Às vezes, não há nada como ir ao cinema para perceber a realidade. Em 1997, o filme “Wag the Dog”, com Dustin Hoffman e Robert de Niro, contava a forma como um Presidente americano criou uma guerra fictícia na Albânia para, com espetacular sucesso, desviar as atenções de um escândalo doméstico. A história podia ter sido esquecida e remetida para os arquivos da cinemateca, mas, em vez disso, transformou-se num símbolo de como o poder político tem a vontade e a capacidade de inventar cortinas de fumo e inimigos externos para distrair os eleitores. O filme começa com uma explicação do título, que se traduziria literalmente para português por “abana o cão”. Logo a abrir, temos esta frase: “Porque é que o cão abana a cauda? Porque o cão é mais esperto do que a cauda. Se a cauda fosse mais esperta, seria ela a abanar o cão”.

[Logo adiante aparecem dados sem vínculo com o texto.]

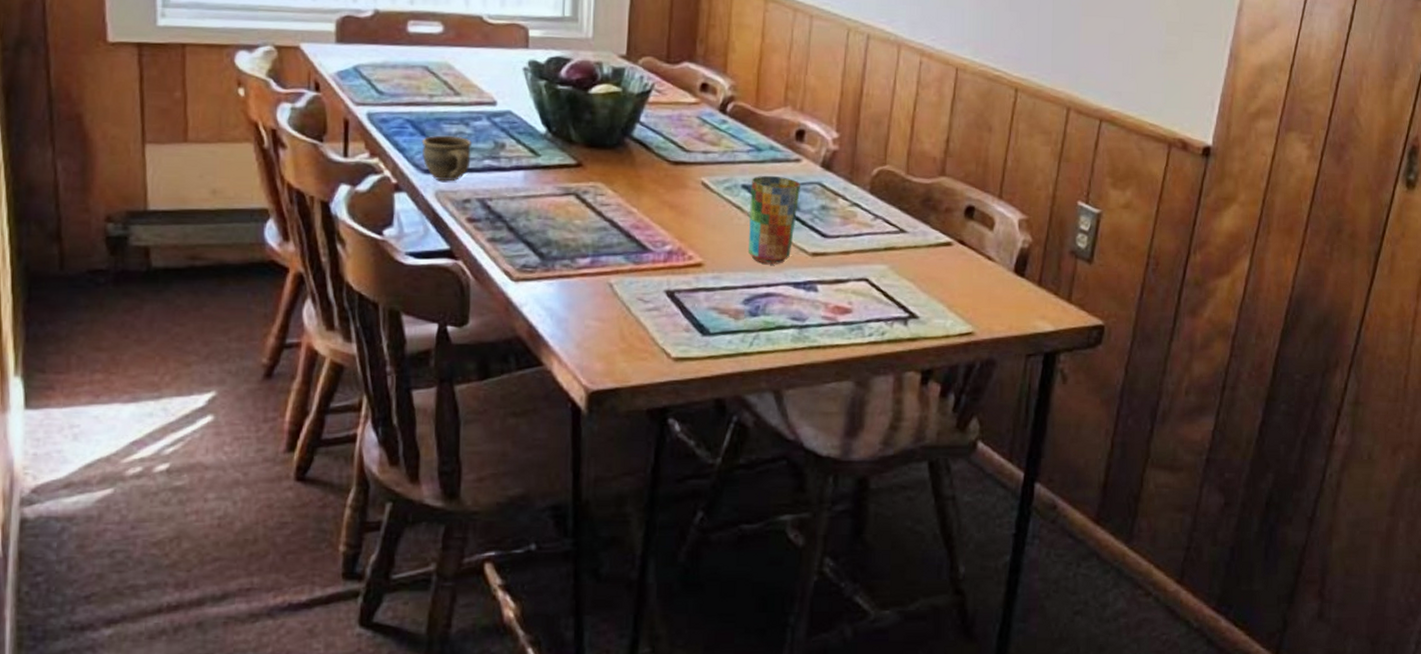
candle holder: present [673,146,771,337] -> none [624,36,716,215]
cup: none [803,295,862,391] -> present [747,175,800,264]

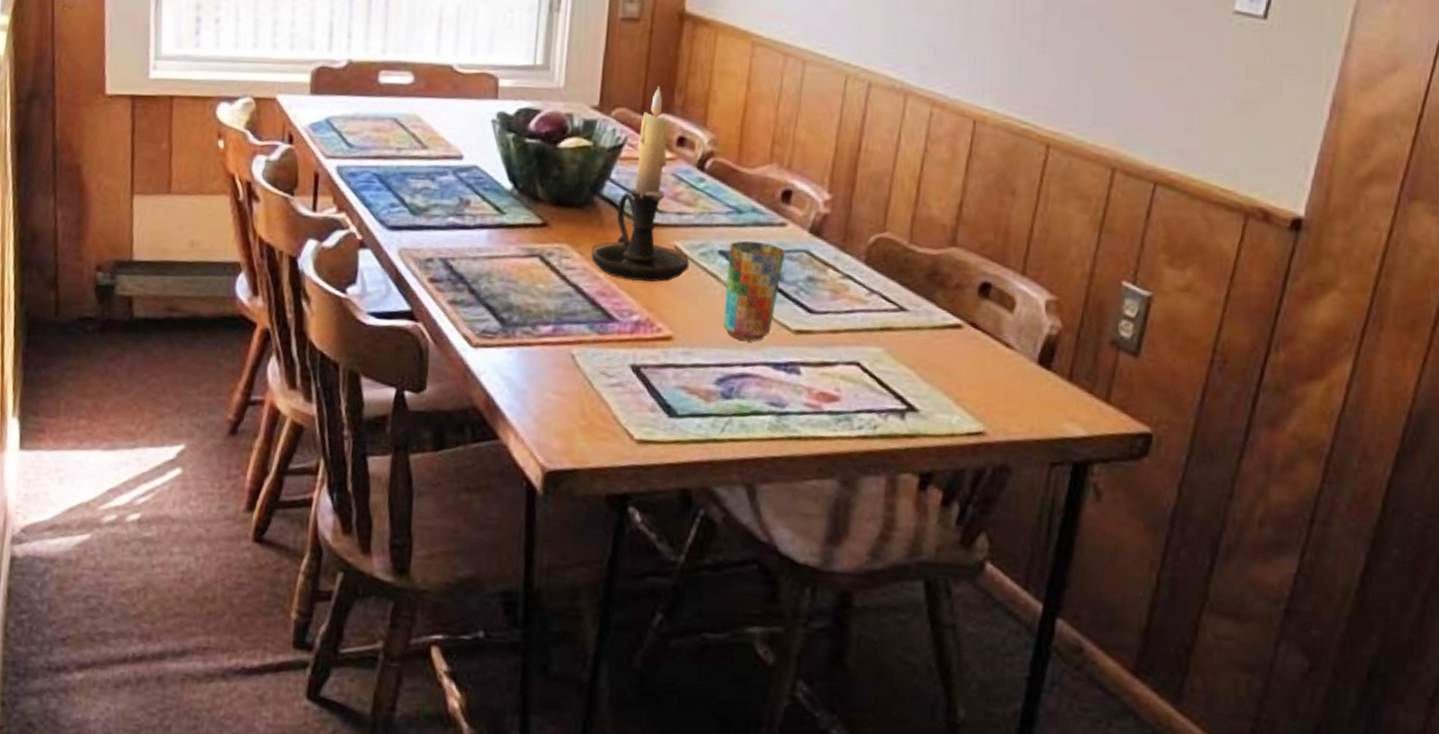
cup: present [421,135,471,182] -> none [387,190,436,239]
candle holder: none [624,36,716,215] -> present [591,85,690,283]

Na política portuguesa, nós somos o cão, os inimigos ocasionais do governo são a cauda e a superioridade da esperteza pertence inteira ao primeiro-ministro — que, alternadamente, consoante os seus interesses do momento, ordena ao cão que abane a cauda ou à cauda que abane o cão. O importante é que algo abane sempre, para que os eleitores não foquem a sua atenção nos falhanços do governo ou nas incompetências dos ministros, a começar pelo primeiro.

É um truque antigo, mas que resulta sempre. Em setembro de 2021, quando os portugueses se preparavam para votar nas eleições autárquicas, António Costa foi a Matosinhos apoiar a presidente de câmara Luísa Salgueiro e tirou da cartola a promoção da Galp a empresa inimiga da pátria. Levantando a voz, afirmou que “era difícil imaginar tanto disparate, tanta asneira, tanta insensibilidade, tanta irresponsabilidade, tanta falta de solidariedade como aquela de que a Galp deu provas” ao encerrar a refinaria de Matosinhos. E avisou, de forma ominosa: “Quem se porta assim tem de levar uma lição. Tem de levar uma lição para que esta lição seja exemplar”.